Close cooperation also exists between the institute and the Interdisciplinary Center for Neural Computation (ICNC) at the Hebrew University of Jerusalem (Israel), the University of California, San Diego (USA), and the Bernstein Center for Computational Neuroscience (Munich, Germany).
Together with the Hebrew University of Jerusalem, the Max Planck - Hebrew University Center "Sensory Processing of the Brain in Action" was founded in 2013.

A lively international exchange is, among others, realized via several student-exchange programs with cooperating institutes.
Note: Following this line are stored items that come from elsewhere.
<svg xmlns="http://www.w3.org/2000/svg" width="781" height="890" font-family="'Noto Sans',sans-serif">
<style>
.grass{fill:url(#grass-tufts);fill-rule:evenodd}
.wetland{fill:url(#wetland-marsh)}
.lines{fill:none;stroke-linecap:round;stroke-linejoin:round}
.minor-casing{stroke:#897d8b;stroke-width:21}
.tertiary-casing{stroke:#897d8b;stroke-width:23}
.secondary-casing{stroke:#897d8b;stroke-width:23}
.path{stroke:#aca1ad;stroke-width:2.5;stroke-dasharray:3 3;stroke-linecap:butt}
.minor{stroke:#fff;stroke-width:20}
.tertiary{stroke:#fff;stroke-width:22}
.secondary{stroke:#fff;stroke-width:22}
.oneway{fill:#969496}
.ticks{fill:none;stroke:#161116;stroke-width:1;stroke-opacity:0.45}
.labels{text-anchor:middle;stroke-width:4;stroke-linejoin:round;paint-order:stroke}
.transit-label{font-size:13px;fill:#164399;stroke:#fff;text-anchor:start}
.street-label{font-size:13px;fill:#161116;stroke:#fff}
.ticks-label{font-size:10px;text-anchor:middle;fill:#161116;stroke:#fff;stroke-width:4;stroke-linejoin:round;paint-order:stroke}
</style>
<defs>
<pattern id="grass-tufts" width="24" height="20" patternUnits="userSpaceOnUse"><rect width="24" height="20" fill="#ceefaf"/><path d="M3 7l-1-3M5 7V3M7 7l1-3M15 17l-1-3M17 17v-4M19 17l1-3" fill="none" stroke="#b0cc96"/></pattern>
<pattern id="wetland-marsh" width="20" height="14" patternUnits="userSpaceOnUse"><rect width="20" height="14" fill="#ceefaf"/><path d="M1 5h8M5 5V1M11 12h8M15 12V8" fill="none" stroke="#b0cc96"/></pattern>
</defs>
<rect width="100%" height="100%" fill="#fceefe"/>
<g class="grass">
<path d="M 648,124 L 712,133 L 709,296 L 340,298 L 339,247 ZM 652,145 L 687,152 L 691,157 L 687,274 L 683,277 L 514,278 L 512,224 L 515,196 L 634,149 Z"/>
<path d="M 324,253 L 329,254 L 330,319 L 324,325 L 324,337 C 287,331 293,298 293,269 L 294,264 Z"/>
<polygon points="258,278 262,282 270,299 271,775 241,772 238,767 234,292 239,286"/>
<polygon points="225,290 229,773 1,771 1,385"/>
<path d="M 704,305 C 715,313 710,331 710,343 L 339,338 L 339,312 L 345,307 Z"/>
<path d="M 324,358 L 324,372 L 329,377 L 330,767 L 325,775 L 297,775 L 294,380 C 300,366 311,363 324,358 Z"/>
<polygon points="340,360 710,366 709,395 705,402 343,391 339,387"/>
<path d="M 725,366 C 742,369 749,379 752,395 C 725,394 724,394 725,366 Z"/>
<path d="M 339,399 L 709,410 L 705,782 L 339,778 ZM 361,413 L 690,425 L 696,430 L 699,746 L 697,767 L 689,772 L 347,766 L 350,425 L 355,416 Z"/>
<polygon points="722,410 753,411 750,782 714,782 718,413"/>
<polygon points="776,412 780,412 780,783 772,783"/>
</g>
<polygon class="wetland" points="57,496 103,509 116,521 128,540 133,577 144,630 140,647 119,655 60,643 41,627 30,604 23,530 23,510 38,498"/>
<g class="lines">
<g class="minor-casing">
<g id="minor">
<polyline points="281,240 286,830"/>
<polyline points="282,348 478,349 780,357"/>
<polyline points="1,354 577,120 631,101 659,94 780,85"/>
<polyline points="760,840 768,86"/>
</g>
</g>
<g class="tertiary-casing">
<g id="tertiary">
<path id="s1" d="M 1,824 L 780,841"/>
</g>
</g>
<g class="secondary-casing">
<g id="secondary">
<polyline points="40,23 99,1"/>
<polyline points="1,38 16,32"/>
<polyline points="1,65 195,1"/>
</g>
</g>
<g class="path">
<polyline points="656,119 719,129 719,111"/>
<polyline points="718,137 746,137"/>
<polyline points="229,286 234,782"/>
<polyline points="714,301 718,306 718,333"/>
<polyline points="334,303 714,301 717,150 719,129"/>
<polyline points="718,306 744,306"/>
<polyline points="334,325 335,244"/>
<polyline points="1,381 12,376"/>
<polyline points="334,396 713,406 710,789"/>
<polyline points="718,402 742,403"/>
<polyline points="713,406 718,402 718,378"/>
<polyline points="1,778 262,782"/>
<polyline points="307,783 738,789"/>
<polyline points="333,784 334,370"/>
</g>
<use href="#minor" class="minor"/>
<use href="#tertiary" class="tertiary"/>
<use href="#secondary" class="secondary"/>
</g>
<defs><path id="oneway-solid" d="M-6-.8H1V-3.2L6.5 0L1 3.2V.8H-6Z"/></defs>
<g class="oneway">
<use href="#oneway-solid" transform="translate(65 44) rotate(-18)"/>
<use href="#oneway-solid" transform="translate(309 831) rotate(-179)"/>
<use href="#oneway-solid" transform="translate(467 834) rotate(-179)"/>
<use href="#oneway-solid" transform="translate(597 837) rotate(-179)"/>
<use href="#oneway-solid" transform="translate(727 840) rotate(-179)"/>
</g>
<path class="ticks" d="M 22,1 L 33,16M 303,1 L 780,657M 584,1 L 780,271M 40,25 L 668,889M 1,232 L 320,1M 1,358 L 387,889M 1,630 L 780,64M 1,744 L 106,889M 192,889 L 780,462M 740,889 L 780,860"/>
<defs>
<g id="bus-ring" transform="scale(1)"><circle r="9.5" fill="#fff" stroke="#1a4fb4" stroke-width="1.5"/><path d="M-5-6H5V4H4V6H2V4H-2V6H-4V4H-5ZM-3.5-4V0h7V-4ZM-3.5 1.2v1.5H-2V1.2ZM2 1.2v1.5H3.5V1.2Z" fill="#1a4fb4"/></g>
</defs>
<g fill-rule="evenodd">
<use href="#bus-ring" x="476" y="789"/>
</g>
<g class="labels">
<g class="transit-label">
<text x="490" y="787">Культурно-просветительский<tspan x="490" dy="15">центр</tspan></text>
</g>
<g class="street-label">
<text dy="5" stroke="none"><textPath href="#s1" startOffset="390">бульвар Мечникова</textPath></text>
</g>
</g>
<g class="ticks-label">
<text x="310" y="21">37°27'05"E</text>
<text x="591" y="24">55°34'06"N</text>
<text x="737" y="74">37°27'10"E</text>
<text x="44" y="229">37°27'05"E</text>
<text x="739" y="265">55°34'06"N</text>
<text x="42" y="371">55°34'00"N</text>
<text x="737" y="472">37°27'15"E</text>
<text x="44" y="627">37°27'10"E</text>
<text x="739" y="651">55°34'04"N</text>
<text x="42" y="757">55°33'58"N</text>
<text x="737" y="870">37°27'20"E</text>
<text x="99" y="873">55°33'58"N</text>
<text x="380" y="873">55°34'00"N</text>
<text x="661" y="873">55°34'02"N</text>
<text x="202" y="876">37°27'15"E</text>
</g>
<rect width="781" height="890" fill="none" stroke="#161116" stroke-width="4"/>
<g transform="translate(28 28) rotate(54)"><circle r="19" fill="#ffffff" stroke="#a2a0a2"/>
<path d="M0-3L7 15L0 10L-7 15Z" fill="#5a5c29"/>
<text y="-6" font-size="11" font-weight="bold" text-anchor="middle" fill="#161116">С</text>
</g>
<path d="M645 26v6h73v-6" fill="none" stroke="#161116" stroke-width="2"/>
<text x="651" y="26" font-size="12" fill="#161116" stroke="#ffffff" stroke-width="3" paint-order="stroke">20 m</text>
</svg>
The participation in graduate school programs and the International Max Planck Research School (IMPRS) assure the efficient and comprehensive education of PhD students.

== Public relations ==
The Max Planck Institute of Neurobiology attempts to render its research as transparent to the public as possible. The institute’s website informs in short news texts about ongoing work and events. Once every two years, the institute opens its doors to the general public on open day.

Visitor groups, school classes and individual pupils can gain insight into the work at the institute and see what it's like to be a scientist in the hands-on-laboratory MaxLab.